(Front-end code change data)
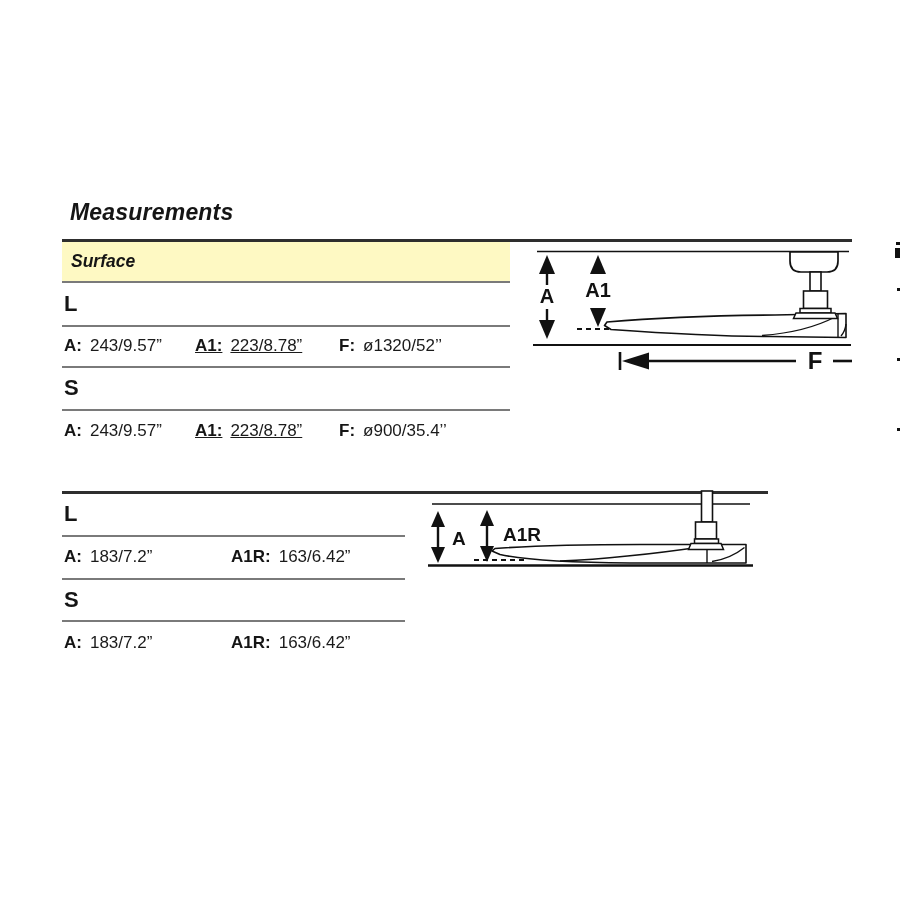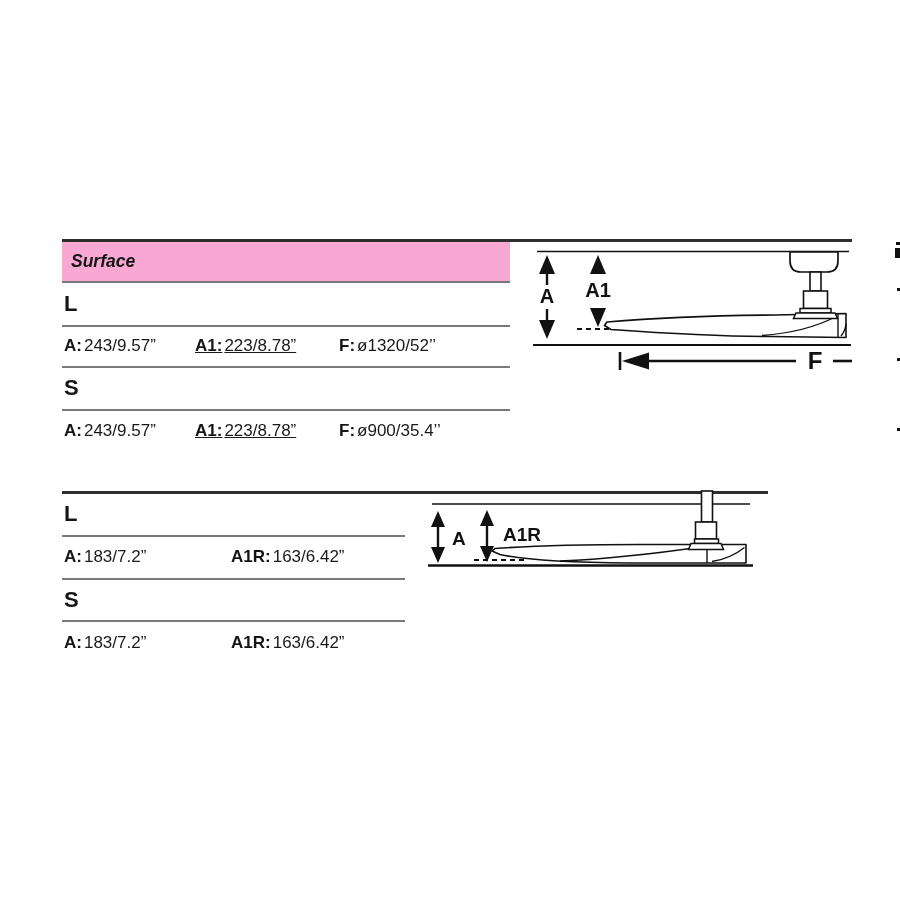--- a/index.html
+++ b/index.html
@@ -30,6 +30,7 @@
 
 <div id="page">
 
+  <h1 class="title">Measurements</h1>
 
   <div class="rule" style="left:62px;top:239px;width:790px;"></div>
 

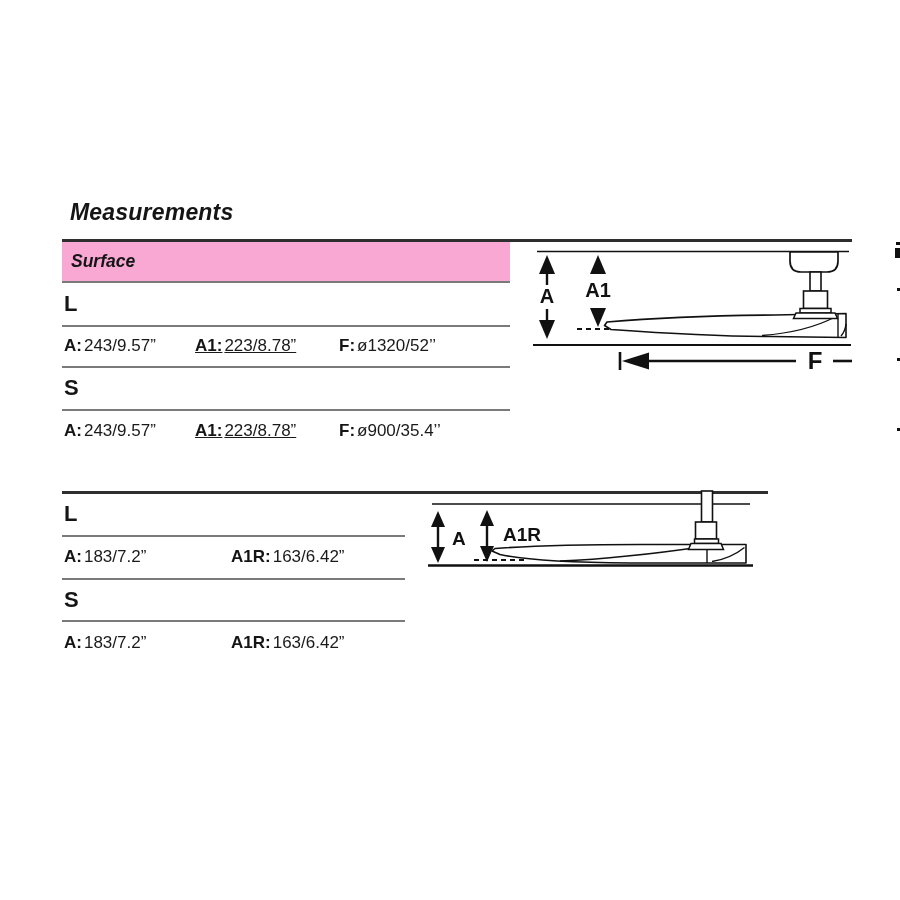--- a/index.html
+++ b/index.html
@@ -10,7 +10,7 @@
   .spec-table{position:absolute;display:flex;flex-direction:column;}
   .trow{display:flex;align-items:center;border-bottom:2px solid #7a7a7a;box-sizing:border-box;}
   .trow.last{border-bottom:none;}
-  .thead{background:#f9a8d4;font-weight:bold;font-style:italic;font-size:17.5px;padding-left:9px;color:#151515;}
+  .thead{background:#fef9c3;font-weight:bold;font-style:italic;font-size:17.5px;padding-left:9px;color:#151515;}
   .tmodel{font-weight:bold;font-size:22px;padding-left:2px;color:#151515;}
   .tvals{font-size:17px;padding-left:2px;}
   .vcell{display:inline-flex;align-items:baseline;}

:: Job ::
A verbatim transcription of the records, pictures excluded, is the required output.

:: Final answer ::
--- a/index.html
+++ b/index.html
@@ -30,6 +30,7 @@
 
 <div id="page">
 
+  <h1 class="title">Measurements</h1>
 
   <div class="rule" style="left:62px;top:239px;width:790px;"></div>
 

--- a/index.html
+++ b/index.html
@@ -10,7 +10,7 @@
   .spec-table{position:absolute;display:flex;flex-direction:column;}
   .trow{display:flex;align-items:center;border-bottom:2px solid #7a7a7a;box-sizing:border-box;}
   .trow.last{border-bottom:none;}
-  .thead{background:#f9a8d4;font-weight:bold;font-style:italic;font-size:17.5px;padding-left:9px;color:#151515;}
+  .thead{background:#fef9c3;font-weight:bold;font-style:italic;font-size:17.5px;padding-left:9px;color:#151515;}
   .tmodel{font-weight:bold;font-size:22px;padding-left:2px;color:#151515;}
   .tvals{font-size:17px;padding-left:2px;}
   .vcell{display:inline-flex;align-items:baseline;}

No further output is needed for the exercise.